A. PPSSH Self-Assessment Snapshot (Quarterly)
| Domain/Strand | Current practice (What I do now) | Gaps / risks | Next action (30–60 days) | Evidence (MOV) |
|---|---|---|---|---|
| Example: 1.7 M&E processes and tools | [Write your current monitoring system] | [What is missing / weak] | [Specific improvement action] | [Tool, report, dashboard, minutes] |
| Example: 3.3 Teacher performance feedback | [Observation + coaching process] | [Inconsistencies, capacity gaps] | [Coaching cycle design] | [Coaching logs, COT notes] |
B. PPSSH Leadership Development Plan (1 School Year)

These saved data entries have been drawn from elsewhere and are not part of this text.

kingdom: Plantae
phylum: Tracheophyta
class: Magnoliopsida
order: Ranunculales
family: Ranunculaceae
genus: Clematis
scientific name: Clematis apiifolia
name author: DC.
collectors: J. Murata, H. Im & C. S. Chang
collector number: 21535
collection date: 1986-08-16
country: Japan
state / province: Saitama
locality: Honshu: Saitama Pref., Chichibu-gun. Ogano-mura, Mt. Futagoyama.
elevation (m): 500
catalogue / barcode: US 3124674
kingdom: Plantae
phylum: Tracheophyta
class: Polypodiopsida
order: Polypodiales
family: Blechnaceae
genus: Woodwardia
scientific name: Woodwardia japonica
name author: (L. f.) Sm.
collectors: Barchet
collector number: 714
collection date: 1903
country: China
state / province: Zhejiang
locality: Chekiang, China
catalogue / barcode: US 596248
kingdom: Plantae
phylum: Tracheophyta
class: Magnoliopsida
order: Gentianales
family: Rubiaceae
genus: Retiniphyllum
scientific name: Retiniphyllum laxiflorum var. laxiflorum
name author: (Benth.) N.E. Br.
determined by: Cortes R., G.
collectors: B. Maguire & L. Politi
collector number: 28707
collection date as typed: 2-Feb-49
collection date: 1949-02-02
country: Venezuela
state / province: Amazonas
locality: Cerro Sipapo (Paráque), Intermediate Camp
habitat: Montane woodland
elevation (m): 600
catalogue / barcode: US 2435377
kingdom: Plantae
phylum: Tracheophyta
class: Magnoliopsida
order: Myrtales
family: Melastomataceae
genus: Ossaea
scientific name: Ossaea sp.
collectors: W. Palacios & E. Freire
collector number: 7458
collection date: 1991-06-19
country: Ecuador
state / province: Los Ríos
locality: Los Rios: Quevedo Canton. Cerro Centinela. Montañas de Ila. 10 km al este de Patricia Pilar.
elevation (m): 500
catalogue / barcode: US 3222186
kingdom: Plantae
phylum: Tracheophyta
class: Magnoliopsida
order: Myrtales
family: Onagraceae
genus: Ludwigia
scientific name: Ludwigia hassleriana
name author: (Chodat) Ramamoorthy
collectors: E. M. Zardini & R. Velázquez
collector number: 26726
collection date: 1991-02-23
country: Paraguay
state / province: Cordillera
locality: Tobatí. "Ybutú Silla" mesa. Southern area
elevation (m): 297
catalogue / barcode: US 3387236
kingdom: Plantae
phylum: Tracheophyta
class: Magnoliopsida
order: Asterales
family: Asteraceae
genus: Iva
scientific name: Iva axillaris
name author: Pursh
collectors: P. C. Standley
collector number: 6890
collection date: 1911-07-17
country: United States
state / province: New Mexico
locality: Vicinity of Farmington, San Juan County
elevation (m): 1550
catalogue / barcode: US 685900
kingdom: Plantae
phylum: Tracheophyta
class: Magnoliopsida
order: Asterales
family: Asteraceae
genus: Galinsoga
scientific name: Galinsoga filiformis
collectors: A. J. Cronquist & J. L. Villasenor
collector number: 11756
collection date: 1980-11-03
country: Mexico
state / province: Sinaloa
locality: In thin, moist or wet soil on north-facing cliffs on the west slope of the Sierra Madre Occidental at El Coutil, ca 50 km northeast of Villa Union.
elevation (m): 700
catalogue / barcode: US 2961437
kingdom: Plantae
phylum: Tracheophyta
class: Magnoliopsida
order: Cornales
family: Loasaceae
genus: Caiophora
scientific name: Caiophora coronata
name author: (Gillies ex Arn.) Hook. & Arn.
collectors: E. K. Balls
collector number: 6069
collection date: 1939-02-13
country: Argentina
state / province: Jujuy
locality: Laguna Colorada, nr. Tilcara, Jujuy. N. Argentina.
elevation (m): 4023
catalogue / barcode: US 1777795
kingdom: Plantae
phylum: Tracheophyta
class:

| Priority strand | Development goal | Learning strategy | Timeline | Success indicator |
|---|---|---|---|---|
| 2.2 Financial management | Strengthen transparency and timeliness of financial reporting. | Coaching with finance focal; checklist; quarterly review meetings. | Q1–Q4 | 100% compliant reports; audit findings reduced. |
| 5.5 Community engagement | Increase stakeholder participation in priority programs. | Partnership mapping; MOA pipeline; quarterly stakeholder forum. | Q1–Q4 | More partners; higher participation; documented support. |
C. Leadership Portfolio Structure (By Domain)
What to file per domain
- Plans: SIP/AIP extracts, action plans, calendars
- Outputs: memos, programs, tools, committee work
- Results: monitoring reports, dashboards, improvement evidence
- Reflections: what changed, lessons learned, next steps
How to label files
- D1 Leading Strategically
- D2 Operations & Resources
- D3 Teaching & Learning
- D4 Self & Others
- D5 Connections
Example filename: D3_3.3_CoachingLogs_Q1_SY2025-2026.pdf
Recommended reflection prompts (monthly)
- Which strand did I strengthen this month, and what evidence proves it?
- Which leadership decision improved learner conditions most (access, safety, assessment, discipline, engagement)?
- What feedback did teachers/staff give, and what did I change because of it?
- What is my highest-leverage next step for the next 30 days?